A year ago 70 percent of the electorate stated they would definitely support McCain (30 percent) or might support him (40 percent). Today, just 51 percent of voters would consider voting for him, with a mere 9 percent giving him hard support and another 43 percent stating a willingness to support him. Note here that McCain's potential for support dropped by 19 points overall and his percentage of core backers fell a stunning 21 percent. [link added]
Assuming that people who were hard supporters a year ago are more likely to move to soft support than no support and soft supporters are more likely to trend away from supporting either candidate, what seems to be happening is those people who once were firmly in the McCain or Giuliani camps are now soft supporters. The shift from hard to soft is happening at a faster rate for both men than the shift from soft to non-support. This is evidenced by the large drops in hard numbers and slight rises in soft support.
It's possible that the shift in commitment can be explained by the proximity of the 2008 elections. As the election nears voters are hearing more about candidates they hadn't thought about (or even heard of) before. Everyone's commitment becomes plastic and voters enter a period where they're willing to be persuaded in a new direction. This would explain the shift from hard support to soft support, but does it account for the shift from soft support to non-support? That is, if someone is only weakly supporting a candidate does open-mindedness account for their movement away from that support?

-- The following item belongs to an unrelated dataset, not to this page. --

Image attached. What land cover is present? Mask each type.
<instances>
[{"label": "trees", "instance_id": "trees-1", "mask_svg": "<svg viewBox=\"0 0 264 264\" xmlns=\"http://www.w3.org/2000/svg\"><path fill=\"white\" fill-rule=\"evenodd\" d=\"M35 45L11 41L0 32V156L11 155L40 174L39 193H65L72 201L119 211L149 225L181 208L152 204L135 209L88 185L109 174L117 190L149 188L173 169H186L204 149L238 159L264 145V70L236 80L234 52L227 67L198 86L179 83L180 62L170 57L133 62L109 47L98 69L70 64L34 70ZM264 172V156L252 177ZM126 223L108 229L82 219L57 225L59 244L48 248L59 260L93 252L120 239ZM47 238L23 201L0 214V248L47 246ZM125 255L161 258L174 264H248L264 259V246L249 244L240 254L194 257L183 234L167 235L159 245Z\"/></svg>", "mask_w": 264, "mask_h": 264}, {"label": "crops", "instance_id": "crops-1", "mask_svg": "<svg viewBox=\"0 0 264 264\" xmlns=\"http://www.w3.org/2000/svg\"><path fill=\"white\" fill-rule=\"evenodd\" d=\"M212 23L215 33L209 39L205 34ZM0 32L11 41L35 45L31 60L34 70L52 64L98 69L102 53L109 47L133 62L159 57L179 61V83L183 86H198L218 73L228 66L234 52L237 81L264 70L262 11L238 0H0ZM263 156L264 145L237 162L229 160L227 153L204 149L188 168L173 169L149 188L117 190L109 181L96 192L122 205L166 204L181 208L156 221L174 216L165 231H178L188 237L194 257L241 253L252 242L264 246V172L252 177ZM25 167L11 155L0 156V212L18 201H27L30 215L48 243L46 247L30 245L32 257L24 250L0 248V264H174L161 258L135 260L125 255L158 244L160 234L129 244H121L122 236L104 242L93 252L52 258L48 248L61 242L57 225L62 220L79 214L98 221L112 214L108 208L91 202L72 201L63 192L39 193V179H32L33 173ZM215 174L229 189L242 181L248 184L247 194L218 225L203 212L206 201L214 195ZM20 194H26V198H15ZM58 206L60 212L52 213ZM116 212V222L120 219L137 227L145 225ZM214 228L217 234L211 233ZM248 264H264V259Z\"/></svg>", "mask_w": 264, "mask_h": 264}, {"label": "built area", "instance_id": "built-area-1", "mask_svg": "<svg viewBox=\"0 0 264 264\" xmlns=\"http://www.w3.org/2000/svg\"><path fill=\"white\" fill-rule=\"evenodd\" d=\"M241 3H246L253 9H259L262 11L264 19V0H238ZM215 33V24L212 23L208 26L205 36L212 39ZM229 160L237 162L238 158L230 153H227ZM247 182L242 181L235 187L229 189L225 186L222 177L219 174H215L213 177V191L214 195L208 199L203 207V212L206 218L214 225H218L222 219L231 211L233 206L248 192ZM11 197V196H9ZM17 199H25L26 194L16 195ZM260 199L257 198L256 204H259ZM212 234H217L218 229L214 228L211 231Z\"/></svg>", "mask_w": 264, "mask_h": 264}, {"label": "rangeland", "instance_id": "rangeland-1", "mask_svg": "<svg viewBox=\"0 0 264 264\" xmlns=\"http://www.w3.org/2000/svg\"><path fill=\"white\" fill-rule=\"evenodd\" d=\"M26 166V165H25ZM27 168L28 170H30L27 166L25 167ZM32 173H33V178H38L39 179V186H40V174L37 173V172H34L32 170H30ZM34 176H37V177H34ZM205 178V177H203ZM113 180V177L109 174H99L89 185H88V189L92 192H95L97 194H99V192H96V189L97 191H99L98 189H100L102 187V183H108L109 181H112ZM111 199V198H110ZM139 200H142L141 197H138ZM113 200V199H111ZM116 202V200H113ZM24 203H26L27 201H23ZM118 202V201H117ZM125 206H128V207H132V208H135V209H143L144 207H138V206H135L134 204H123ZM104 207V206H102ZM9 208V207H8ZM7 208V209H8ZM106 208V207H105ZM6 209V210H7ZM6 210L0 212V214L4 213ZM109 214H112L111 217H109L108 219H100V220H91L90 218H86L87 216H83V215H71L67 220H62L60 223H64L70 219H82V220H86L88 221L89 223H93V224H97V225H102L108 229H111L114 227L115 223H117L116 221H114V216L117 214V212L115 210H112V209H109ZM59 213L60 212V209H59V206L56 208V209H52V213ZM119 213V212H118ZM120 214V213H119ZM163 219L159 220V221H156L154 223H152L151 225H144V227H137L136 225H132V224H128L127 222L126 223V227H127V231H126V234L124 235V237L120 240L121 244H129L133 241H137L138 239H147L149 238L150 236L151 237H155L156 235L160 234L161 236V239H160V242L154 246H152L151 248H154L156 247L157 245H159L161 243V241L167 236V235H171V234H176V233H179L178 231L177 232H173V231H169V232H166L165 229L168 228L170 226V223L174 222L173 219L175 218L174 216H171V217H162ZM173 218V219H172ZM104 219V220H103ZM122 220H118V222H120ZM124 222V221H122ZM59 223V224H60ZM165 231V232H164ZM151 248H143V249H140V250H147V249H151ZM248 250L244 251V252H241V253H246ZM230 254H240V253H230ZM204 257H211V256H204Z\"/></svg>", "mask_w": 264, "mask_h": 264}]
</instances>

No. This is where the actual loss in popularity (voter support) manifests itself. McCain and Giuliani's loss of soft support is indicative of...wait for it...a loss of support. McCain and Giuliani just aren't appealing enough to hold on to the high levels of support they once had.
The rub is that voters shifting from a period unthoughtful certitude to open-mindedness is not hitting Democratic candidates the same way it's damaging the McCain and Giuliani candidacies. Singer writes, "Hillary Clinton -- the only Democratic candidate polled both last year and this month -- did not see any significant shift in overall support, with her hard support falling 17 percent but her potential support dropping just 2 percent." Clinton kept her soft supporters, McCain and Giuliani lost theirs.
Singer thinks it is the downward trend - and not the gross numbers - for the top-tier Republican candidates that is most important in comparison to the Democratic numbers, which hold strong. While I agree that these numbers likely reflect a generic advantage for Democrats going into 2008, I think the shift in support is more likely connected to people getting to know McCain and Giuliani better and just not liking what they see. McCain is hated by the religious right and is a main proponent of escalating an unpopular war. Giuliani is considered too socially moderate for the Republican base and his recent propensity to equate New York City and Baghdad is pissing off more than a few voters. Both have marital histories littered with adultery, multiple marriages, and in Giuliani's case, a borderline incestuous marriage.
It's possible that the trends Singer highlights mean that McCain and Giuliani are not candidates who will gain voters as scrutiny increases. We shall see, but for now it's clear that the shine is wearing off from the McCain and Giuliani bandwagons.